Background: The antiphospholipid syndrome (APS), characterised by recurrent miscarriage and thrombosis, is a significant cause of morbidity and mortality. Domain I (DI) of human beta 2 glycoprotein I (beta2GPI) is thought to contain crucial antibody binding epitopes for antiphospholipid antibodies (aPL), which are critical to the pathogenesis of APS. Expressing this protein in bacteria could facilitate studies investigating how this molecule interacts with aPL.
Methods: Using a computer programme called Juniper, sequentially overlapping primers were designed to be used in a recursive polymerase chain reaction (PCR) to produce a synthetic DI gene. Specifically Juniper incorporates 'major' codons preferred by bacteria altering 41 codons out of 61. This was cloned into the expression plasmid pET(26b) and expressed in BL21(DE3) Escherichia coli (E. coli). By virtue of a pelB leader sequence, periplasmic localisation of DI aided disulphide bond formation and toxicity was addressed by tightly regulating expression through the high stringency T7lac promoter.

**Source material**
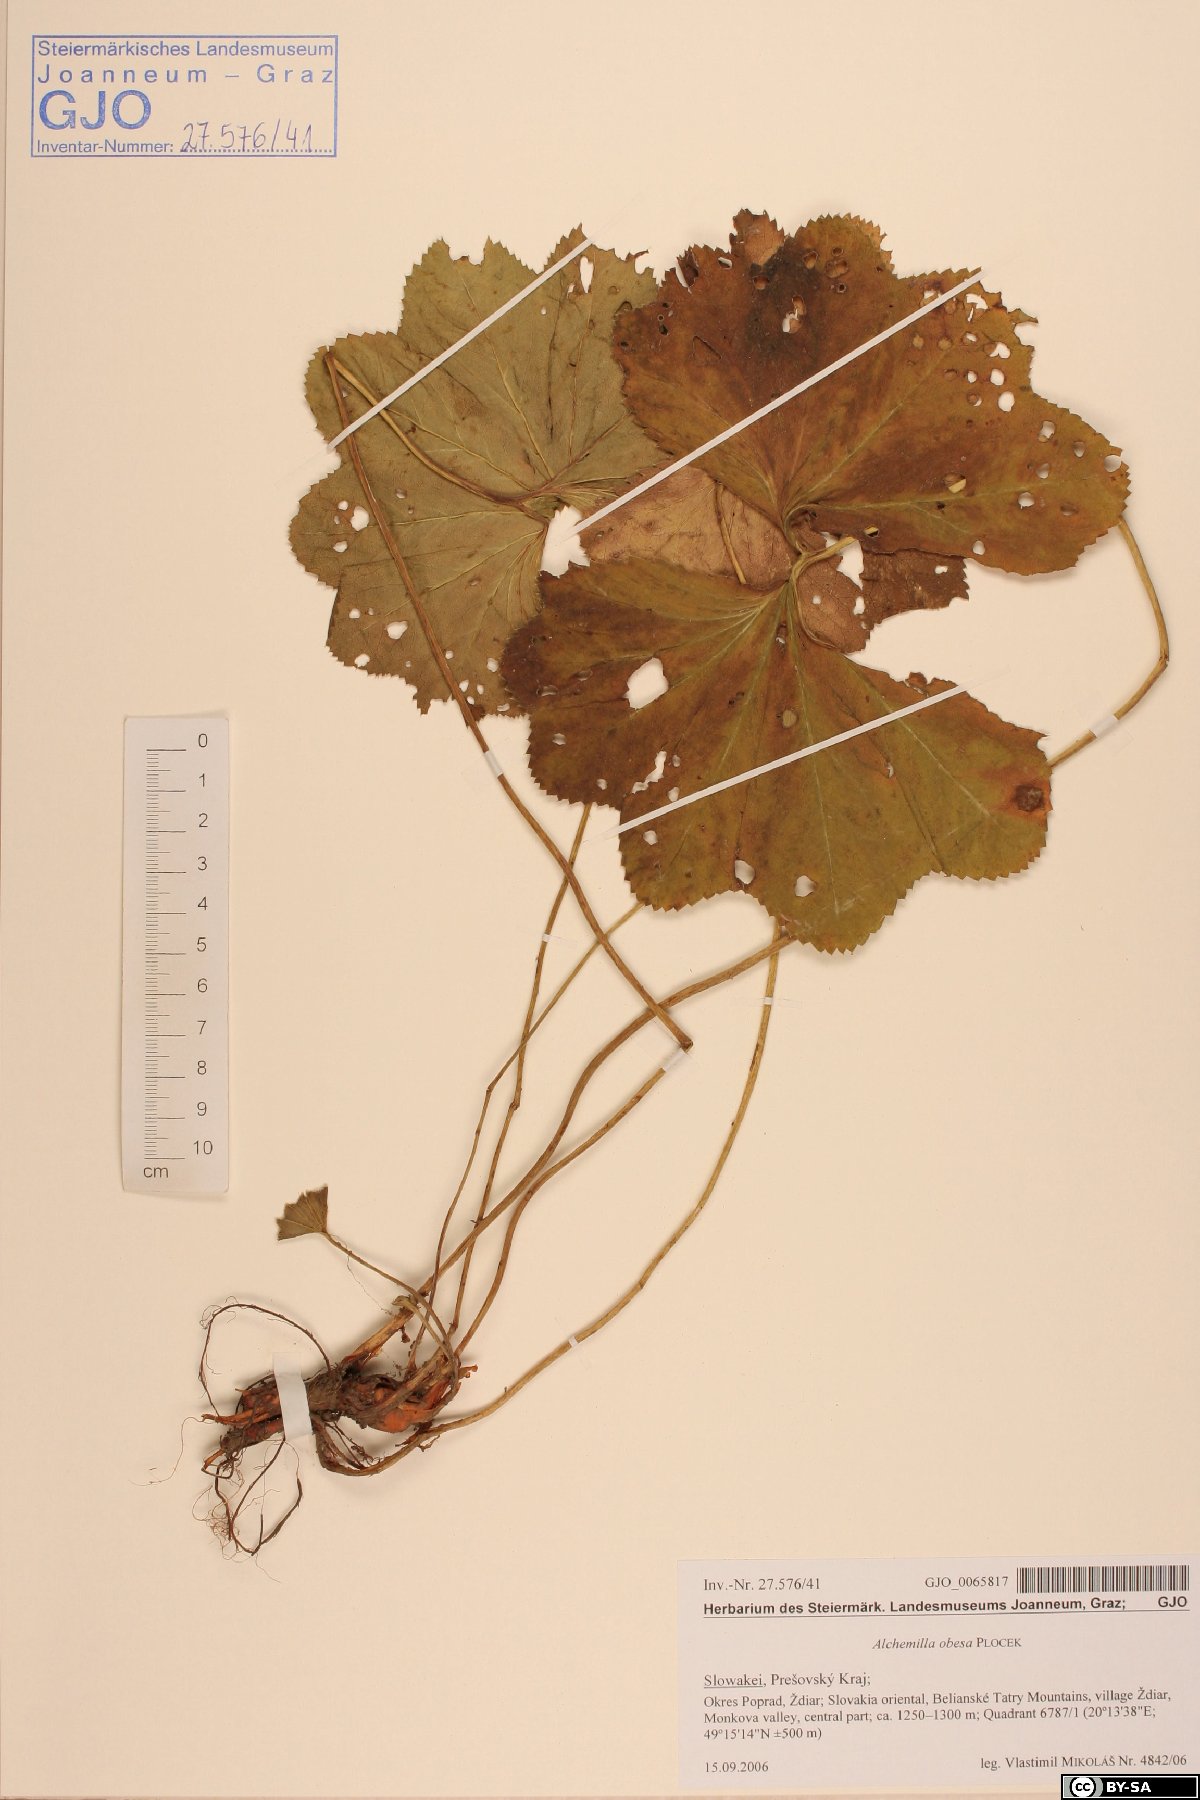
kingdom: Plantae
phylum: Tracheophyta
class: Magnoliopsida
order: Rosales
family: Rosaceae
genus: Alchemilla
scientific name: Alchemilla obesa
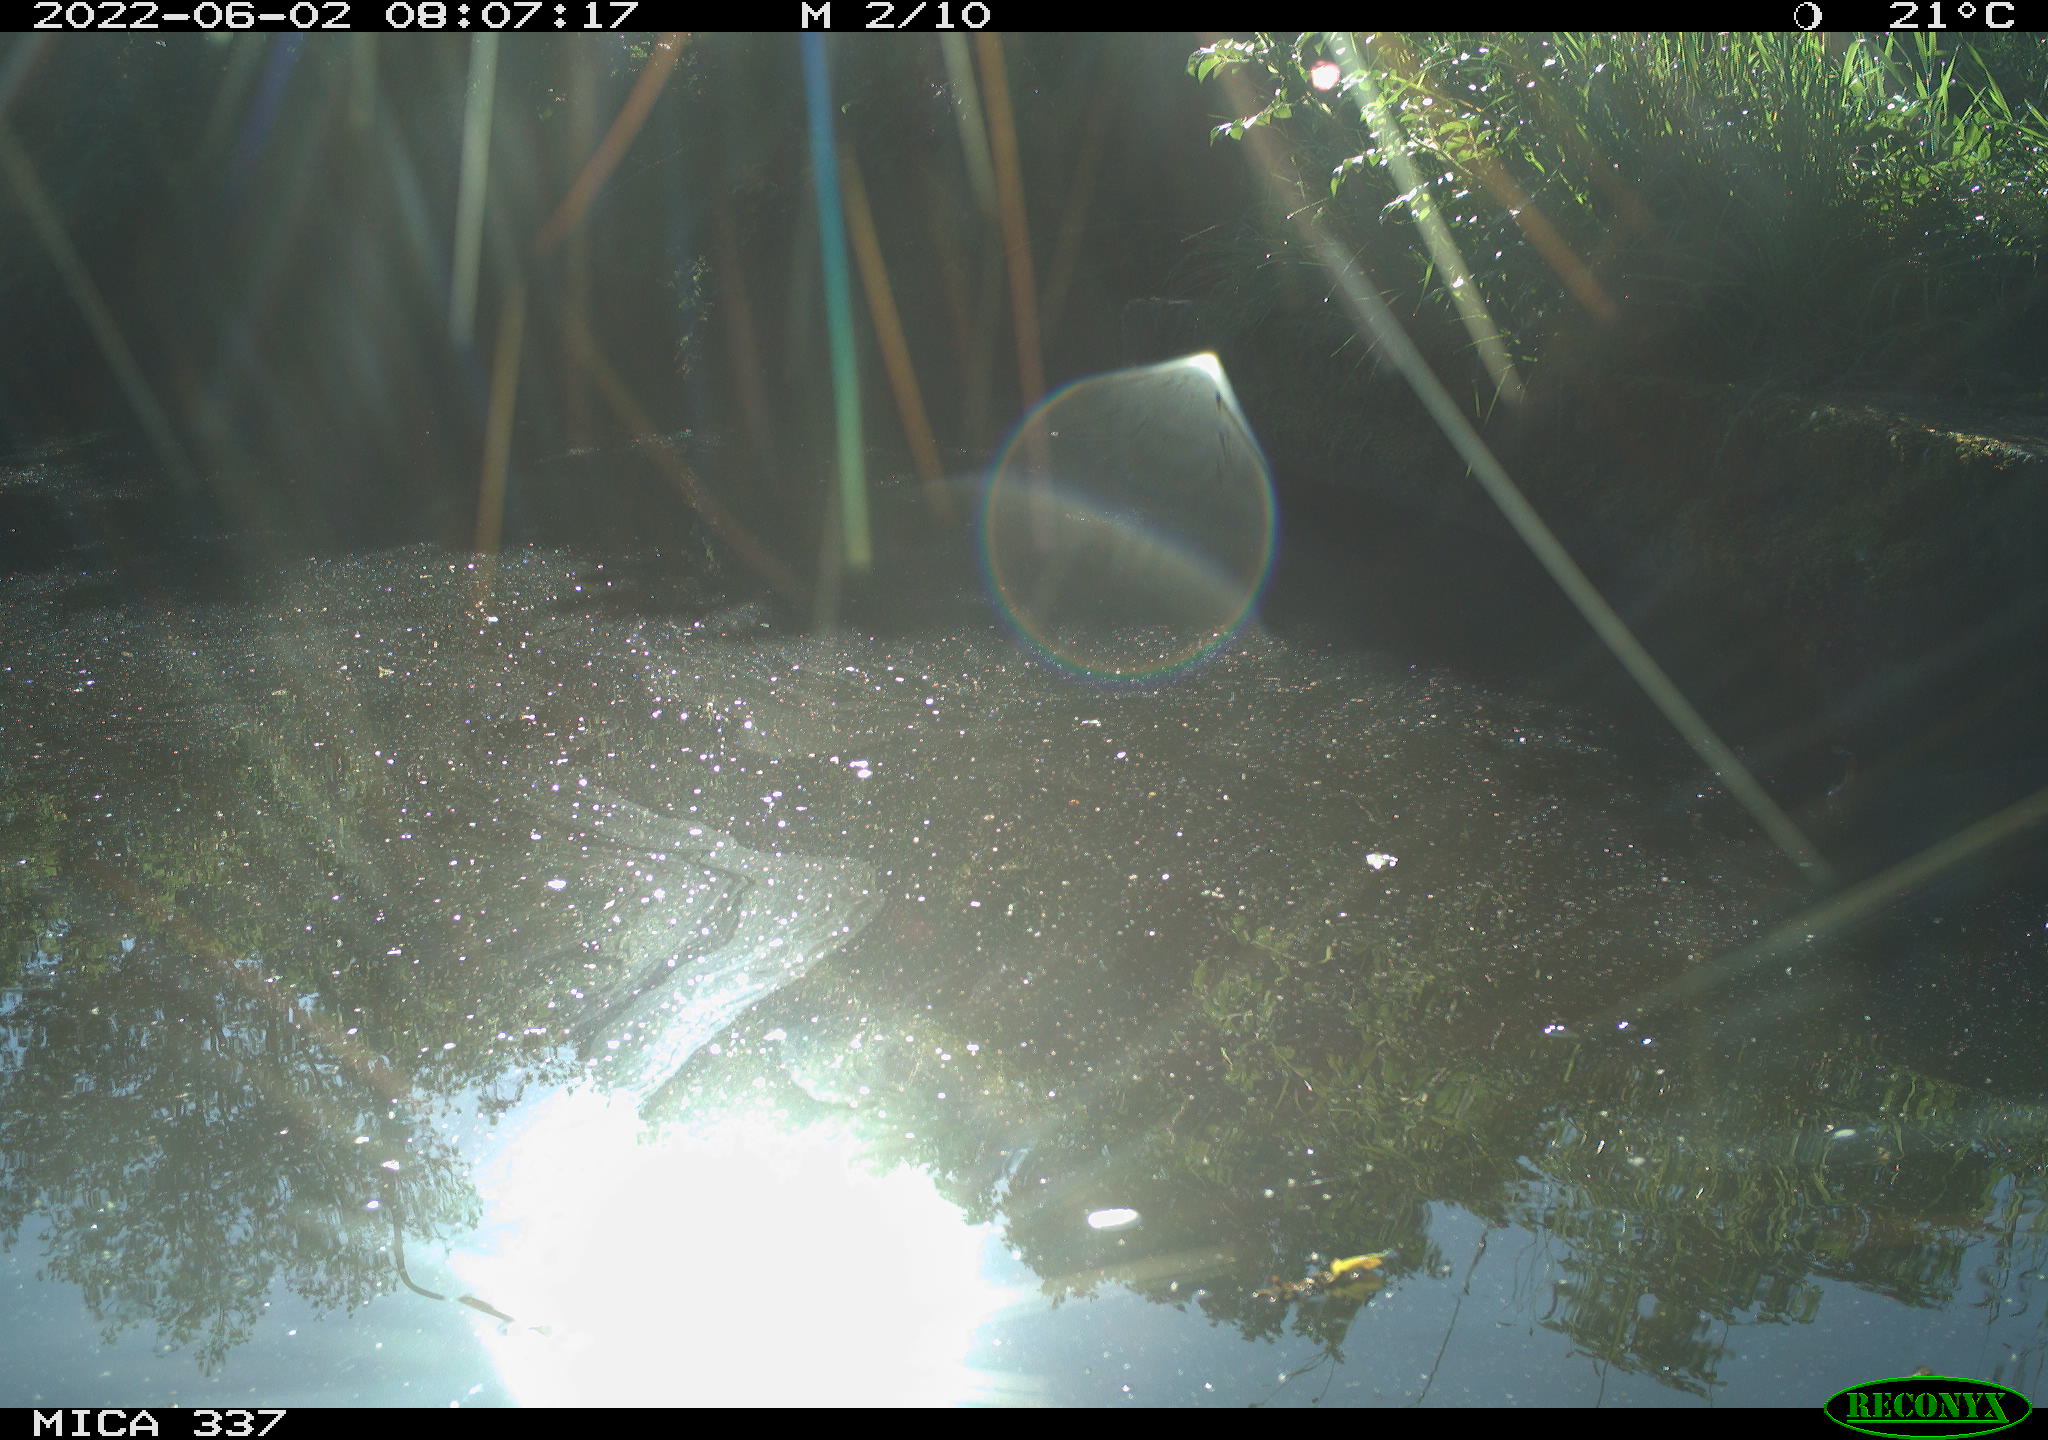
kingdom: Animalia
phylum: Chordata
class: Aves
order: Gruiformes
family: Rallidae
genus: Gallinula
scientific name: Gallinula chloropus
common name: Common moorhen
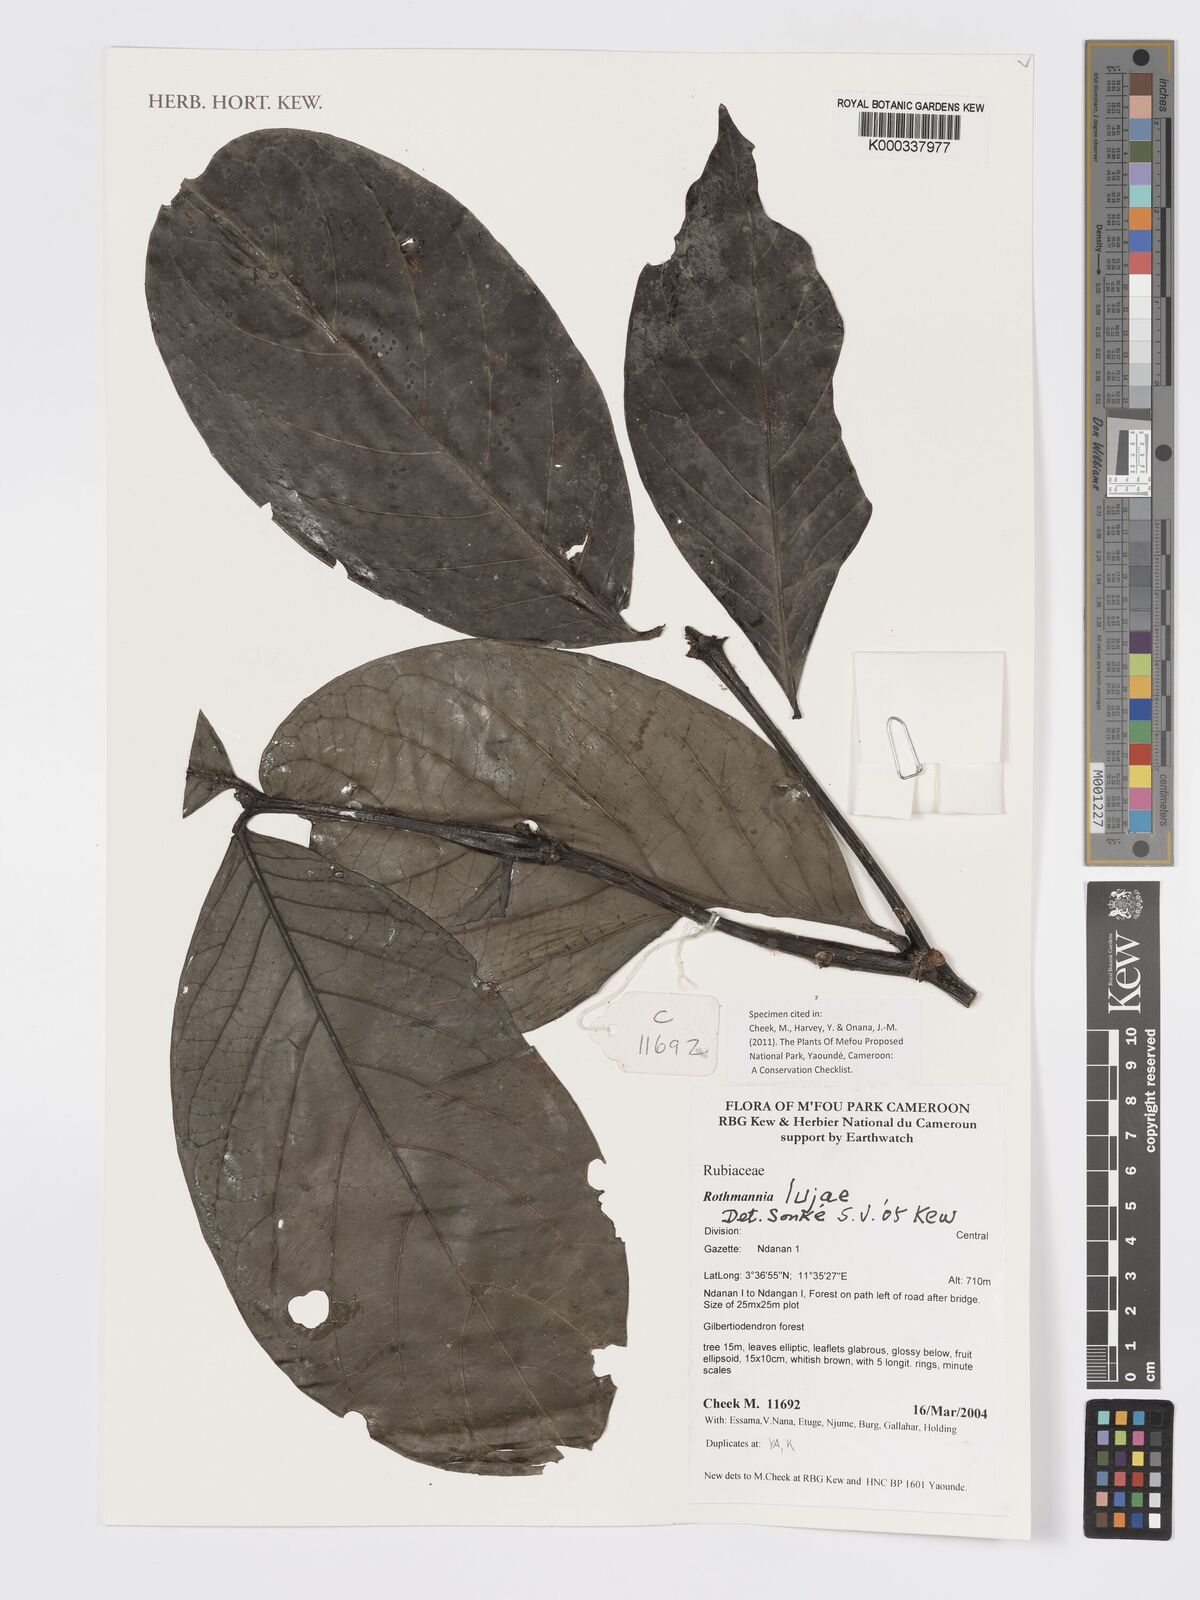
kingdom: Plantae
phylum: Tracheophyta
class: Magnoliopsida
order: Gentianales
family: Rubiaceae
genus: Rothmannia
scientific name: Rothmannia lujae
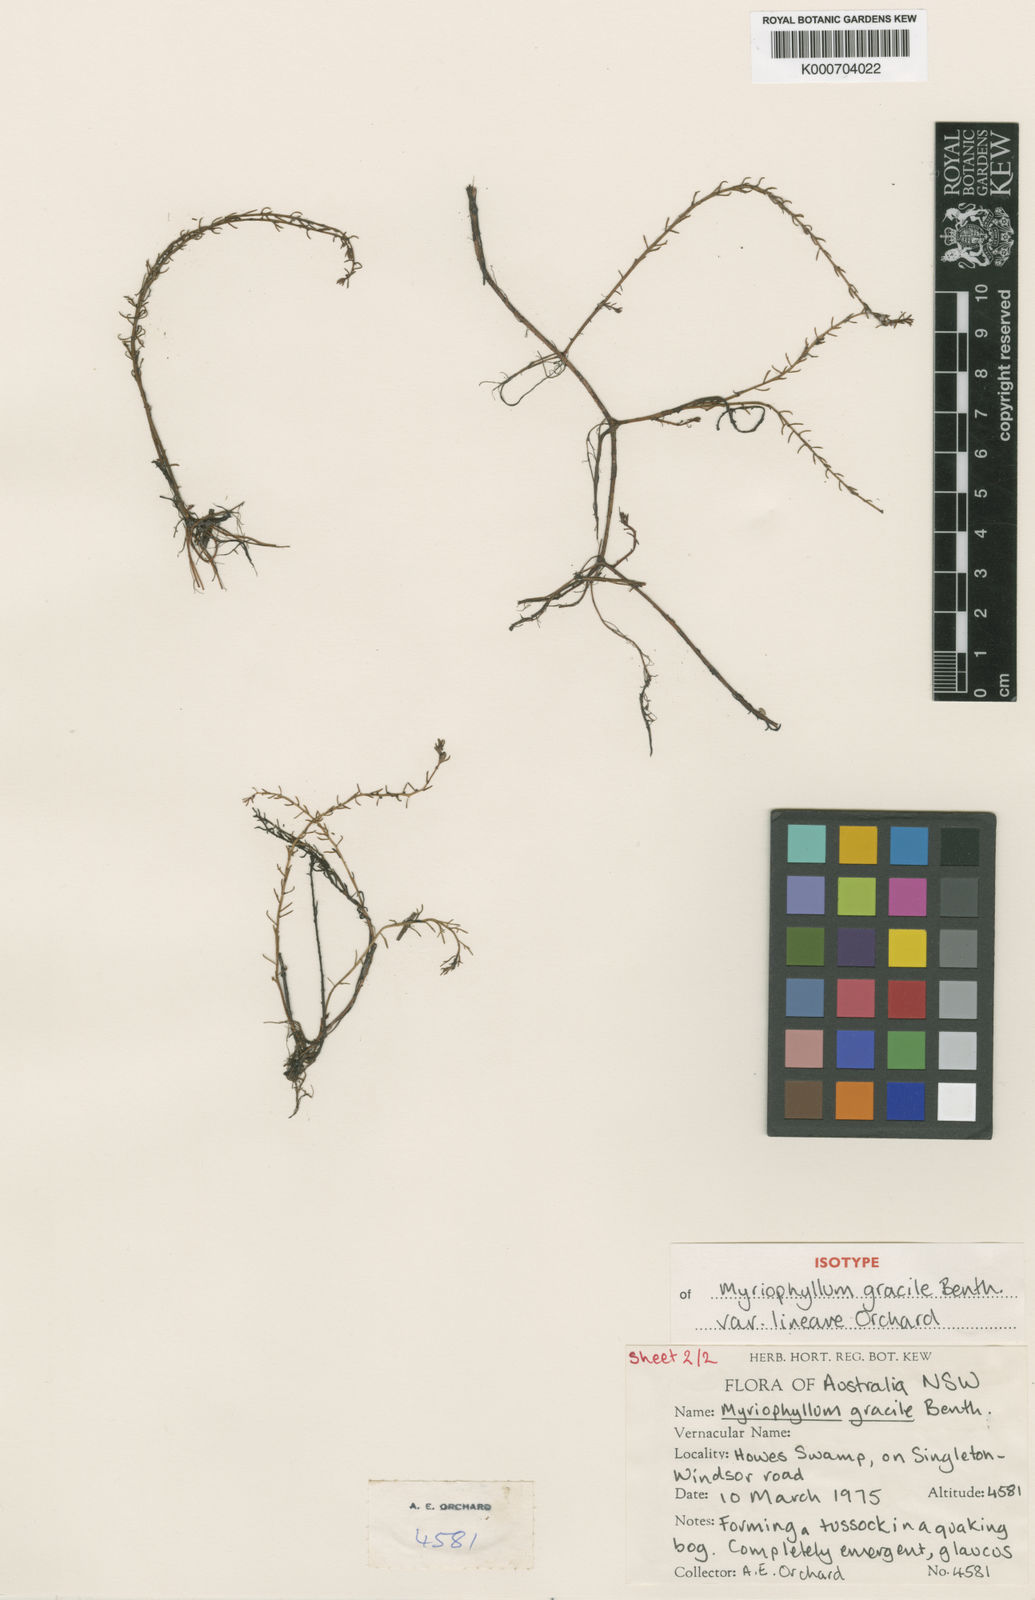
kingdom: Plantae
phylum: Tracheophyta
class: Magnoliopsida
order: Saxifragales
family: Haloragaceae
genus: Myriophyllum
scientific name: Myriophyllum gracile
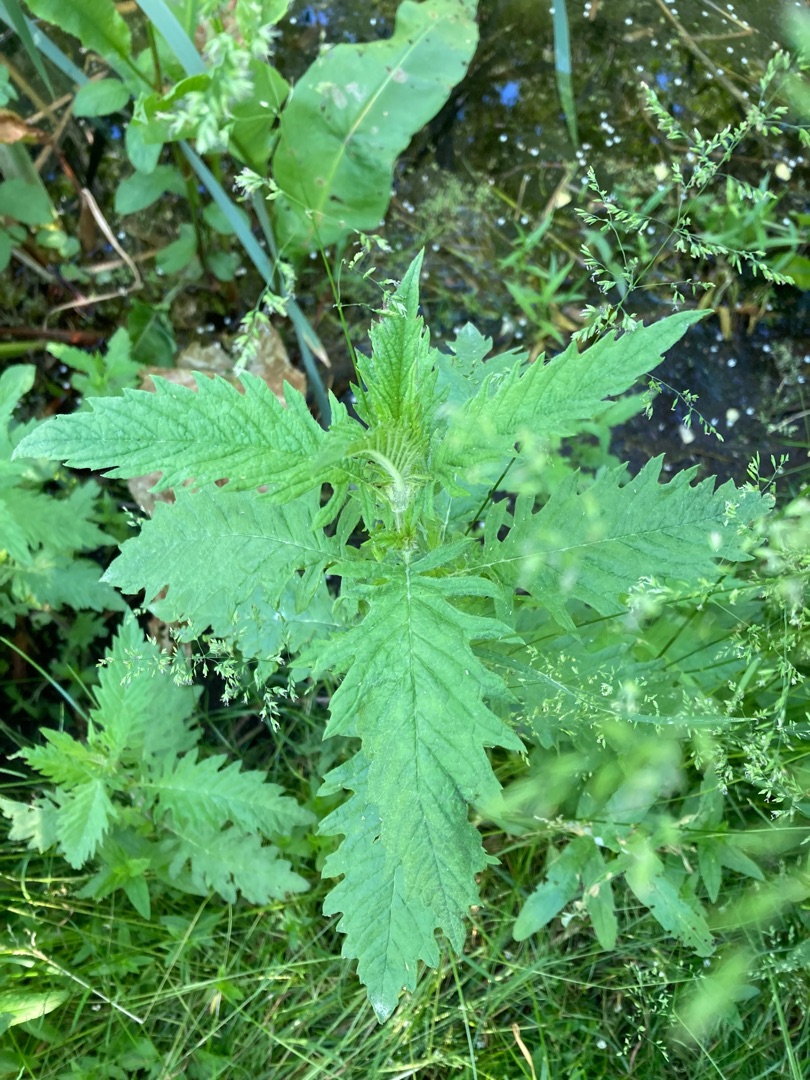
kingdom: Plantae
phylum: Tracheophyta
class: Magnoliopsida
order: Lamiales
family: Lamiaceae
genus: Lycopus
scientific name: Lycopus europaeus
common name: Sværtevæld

**Work request 1**
For the abstract on the antiphospholipid syndrome above, mark each statement yes or no according to the text, and quote the deciding words. (a) Juniper changed 41 of the 61 codons. (b) The synthetic gene was expressed in yeast. (c) Toxicity was handled with a low-stringency promoter.
**Work request 2**
Put this sentence from the antiphospholipid syndrome abstract into Spanish: "Expressing this protein in bacteria could facilitate studies investigating how this molecule interacts with aPL."
**Work request 3**
Carry on the abstract on the antiphospholipid syndrome from its final sentence.

**Reply 1**
(a) Yes: "altering 41 codons out of 61"
(b) No: "expressed in BL21(DE3) Escherichia coli (E. coli)"
(c) No: "tightly regulating expression through the high stringency T7lac promoter"

**Reply 2**
Expresar esta proteína en bacterias podría facilitar los estudios que investigan cómo interactúa esta molécula con los aPL.

**Reply 3**
Results: Purified, soluble his-tagged DI in yields of 750 microg/L bacterial culture was obtained and confirmed on Western blot. Expression using the native human cDNA sequence of DI in the same construct under identical conditions yielded significantly less DI compared to the recombinant optimised sequence. This constitutes the first description of prokaryotic expression of soluble DI of beta2GPI. Binding to murine monoclonal antibodies that recognise conformationally restricted epitopes on the surface of DI and pathogenic human monoclonal IgG aPL was confirmed by direct and indirect immunoassay. Recombinant DI also bound a series of 21 polyclonal IgG samples derived from patients with APS.
Conclusion: By producing a synthetic gene globally optimised for expression in E. coli, tightly regulating expression and utilising periplasmic product translocation, efficient, soluble E. coli expression of the eukaryotic protein DI of beta2GPI is possible. This novel platform of expression utilising pan-gene prokaryote codon optimisation for DI production will aid future antigenic studies. Furthermore if DI or peptide derivatives of DI are eventually used in the therapeutic setting either as toleragen or as a competitive inhibitor of pathogenic aPL, then an E. coli production system may aid cost-effective production.